The distribution and clustering properties of galaxies in clusters are known to depend strongly on the Hubble type (Dressler 1980). The Virgo cluster is no exception of this. Fig. 3 shows the projected distribution of Virgo cluster members devided into the main morphological types: giant early types (E + S0), dwarf early types (dE + dS0), spirals and smooth, magellanic-type irregulars (S + Im), and clumpy irregulars (blue compact dwarfs, BCD). Only galaxies with known velocities are depicted, although this is a restriction only for the dEs, as all other types are essentially complete with respect to kinematic data (all dEs are shown in Fig. 9, Sect. 6, in a different context).
Figure 3. The distribution of the main morphological classes of galaxies in the Virgo cluster: E + S0, dE + dS0, spirals + magellanic irregulars, and clumpy irregulars (BCDs), shown in four panels. Only galaxies with known radial velocities are shown. The irregular-shaped contour is indicating the area of the Las Campanas Survey of the Virgo cluster (Binggeli et al. 1985). The crosses mark the position of M87. Figure from Binggeli et al. (1993).

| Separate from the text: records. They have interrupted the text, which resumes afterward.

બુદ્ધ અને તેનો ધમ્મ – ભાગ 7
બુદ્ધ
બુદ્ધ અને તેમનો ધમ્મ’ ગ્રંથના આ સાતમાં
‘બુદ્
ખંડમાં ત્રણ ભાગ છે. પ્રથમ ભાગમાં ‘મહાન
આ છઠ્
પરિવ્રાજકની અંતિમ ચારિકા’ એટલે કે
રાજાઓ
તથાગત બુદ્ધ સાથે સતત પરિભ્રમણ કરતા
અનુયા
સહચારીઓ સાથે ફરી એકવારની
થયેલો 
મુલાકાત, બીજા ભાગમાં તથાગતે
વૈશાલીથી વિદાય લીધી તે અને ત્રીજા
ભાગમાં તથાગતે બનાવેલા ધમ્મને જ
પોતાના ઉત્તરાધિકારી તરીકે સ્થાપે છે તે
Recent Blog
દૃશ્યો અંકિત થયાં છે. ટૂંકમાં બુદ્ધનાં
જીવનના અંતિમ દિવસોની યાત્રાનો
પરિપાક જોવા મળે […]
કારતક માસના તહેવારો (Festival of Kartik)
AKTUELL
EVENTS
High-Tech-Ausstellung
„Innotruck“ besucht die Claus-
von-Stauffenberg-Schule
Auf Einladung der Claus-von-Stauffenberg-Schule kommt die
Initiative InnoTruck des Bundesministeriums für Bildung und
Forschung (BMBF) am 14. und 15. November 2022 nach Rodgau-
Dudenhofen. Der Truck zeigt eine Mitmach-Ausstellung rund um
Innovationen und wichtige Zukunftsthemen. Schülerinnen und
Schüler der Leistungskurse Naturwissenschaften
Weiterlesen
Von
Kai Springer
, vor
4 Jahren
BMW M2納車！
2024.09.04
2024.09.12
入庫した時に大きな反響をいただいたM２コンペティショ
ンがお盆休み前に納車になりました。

From Fig. 3 we note: (1) late-type galaxies are much more dispersed than early types - independent of luminosity, (2) The southern M49 subclump is very spiral and irregular-rich, unlike the northern M87 / M86 subclump structure, (3) the E-NW axis of the cluster, which is aligned with the projected jet direction of M87, is nicely traced out by the Es and S0s, (4) there is a prominent asymmetry in the distribution of dEs with respect to M87 (of which more in Sect. 6 below). For more details, including the Dresslerian morphology-density relation for the Virgo cluster, the reader is referred to Binggeli et al. (1987).
These morphological differences are even more pronounced in the kinematic space. In Binggeli et al. (1993) we have collected and statistically analysed the radial velocities of ca. 400 Virgo cluster members. Most measurements are from the optical Center of Astrophysics Redshift Survey (Huchra et al. 1983, Geller & Huchra 1989) and the Arecibo H I survey of late-type Virgo members by Hoffman et al. (1987, 1989). Special efforts to get the velocities of a number of dE galaxies, which play a key role in our analysis, are due to Bothun & Mould (1988). In fact, all 800 odd Virgo members still lacking a velocity are dEs: their notoriously low surface brightness renders spectroscopy essentially unfeasible, at least at present.

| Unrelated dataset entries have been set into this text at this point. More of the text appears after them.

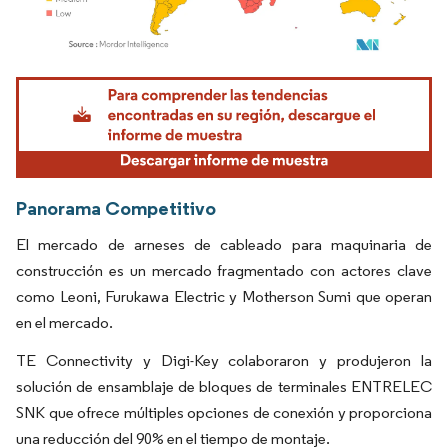
Imagen © Mordor Intelligence. El uso requiere atribución según CC BY 4.0.
Panorama Competitivo
El mercado de arneses de cableado para maquinaria de
construcción es un mercado fragmentado con actores clave
como Leoni, Furukawa Electric y Motherson Sumi que operan
en el mercado.
TE Connectivity y Digi-Key colaboraron y produjeron la
solución de ensamblaje de bloques de terminales ENTRELEC
SNK que ofrece múltiples opciones de conexión y proporciona
una reducción del 90% en el tiempo de montaje.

Figure 4. The heliocentric velocity distributions of Virgo cluster members divided into the four main morphological classes shown in Fig. 3. The velocities of M86 and M87 are indicated in the panel for early-type dwarf galaxies.

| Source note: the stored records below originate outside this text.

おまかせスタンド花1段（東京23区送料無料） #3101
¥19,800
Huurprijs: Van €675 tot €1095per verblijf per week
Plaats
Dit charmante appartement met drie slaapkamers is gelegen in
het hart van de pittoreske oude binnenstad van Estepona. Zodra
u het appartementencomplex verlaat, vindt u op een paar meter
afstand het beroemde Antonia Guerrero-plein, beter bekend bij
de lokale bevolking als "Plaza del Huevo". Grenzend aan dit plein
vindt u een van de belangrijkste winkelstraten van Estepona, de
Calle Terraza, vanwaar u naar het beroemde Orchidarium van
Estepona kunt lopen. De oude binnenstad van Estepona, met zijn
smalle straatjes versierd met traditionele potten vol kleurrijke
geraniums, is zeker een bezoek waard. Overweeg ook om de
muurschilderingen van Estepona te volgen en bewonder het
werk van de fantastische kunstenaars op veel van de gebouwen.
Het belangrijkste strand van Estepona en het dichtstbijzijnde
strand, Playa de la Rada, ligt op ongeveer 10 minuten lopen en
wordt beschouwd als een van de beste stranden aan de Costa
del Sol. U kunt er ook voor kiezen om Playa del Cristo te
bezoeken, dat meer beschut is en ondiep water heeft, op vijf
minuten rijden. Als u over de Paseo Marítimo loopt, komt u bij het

The basic kinematic data for the main morphological types, reproduced from Binggeli et al. (1993), are listed as velocity means and (r.m.s. or 1) dispersions in Table 1, and shown as distributions in Fig. 4. From these we note the following: (1) the velocity distribution of late-type members (spirals and irregulars) is significantly broader than that of early types (giant and dwarf E + S0s), i.e. late types are more dispersed in space and velocity, (2) the velocity distribution of spirals and irregulars is distinctly non-Gaussian, though it is fairly symmetric with a low-velocity and a high-velocity wing, (3) the velocity distribution of dwarf ellipticals is non-Gaussian and non-symmetric, being skewed towards low velocities, (4) the velocity of M87 is off the cluster mean by +200 km s-1 (as its projected position is also off a naively determined global cluster center), but is coinciding with the peak (median) of the velocity distribution of dEs, (5) the velocity of M49 is not significantly different form the cluster mean, while the velocity of M86 is even negative, coinciding with the low-velocity tail of the velocity distribution of dEs.
|sample||N||< v >||v|
|(km s-1)||(km s-1)|
|E + S0||75||1017||589|
|dE + dS0||93||1139||649|
|S + Im||188||1031||737|
These kinematic features, in connection with the projected spatial distributions discussed before, have been interpreted in the following way (cf. Huchra 1985, Binggeli et al. 1987, 1993). The broad velocity distribution of spirals and irregulars likely means that most of these galaxies are not yet relaxed (virialized); if they are only bound to the cluster, one indeed expects a velocity dispersion that is higher by 2 than the dispersion of the presumably older, relaxed E + S0 population. The existence of low and high-velocity wings in the S + Irr distribution is a strong indication for infalling/expanding shells of late-type galaxies around the core of the cluster. It is quite plausible that nearly all spirals and irregulars are late, or even future arrivals, and hence are not yet virialized. The surrounding low-density field of the cluster, where these types of galaxies predominate, is subject to a global clustercentric velocity perturbation with a characteristic infall pattern (Rivolo & Yahil 1983, Tully & Shaya 1984). Field late-type galaxies are constantly fed into the cluster. Based on H I properties, it seems even possible to discriminate beteween spirals that have already fallen through the cluster core and spirals that are still in approach: the former, which are typically found in the central cluster area, are naturally identified with those spirals that are strongly H I-deficient (Haynes & Gionavelli 1986) and have very small H I disks (Cayette et al. 1990).
A clear asymmetry in the velocity distribution of a cluster of galaxies is almost certainly an indication of ongoing subcluster merging (e.g. Schindler & Böhringer 1993). The present asymmetric velocity distribution of Virgo dEs is taken as sign of the merging between the M87 and M86 subclumps (or rather, the infall of the M86 subclump into the more massive M87 subclump), for which there is additional evidence from X-ray observations, as will be discussed in Sect. 6. Both giant galaxies are obviously the centers of huge swarms of dwarf ellipticals, which is why the velocity of M87 is coinciding with the peak of the dE velocity distribution and not with the cluster mean, while M86 is apparently falling into, or through the M87 subclump from the back, hence with a high relative (negative) velocity, dragging along a smaller swarm of dwarfs, some of which are the most blueshifted galaxies in the sky (cf. Sect. 6). Finally, the well-behaved velocity of M49, coinciding more or less with the cluster mean, would suggest that the M49 subclump is approximately at the same distance as the M87 / M86 core structure, and that their supposed future merging will take place in the plane of the sky. This view is supported by the lack of a significant difference in the distance moduli of the M49 and M87 / 86 subclumps based on a host of different distance indicators (cf. Federspiel et al. 1998).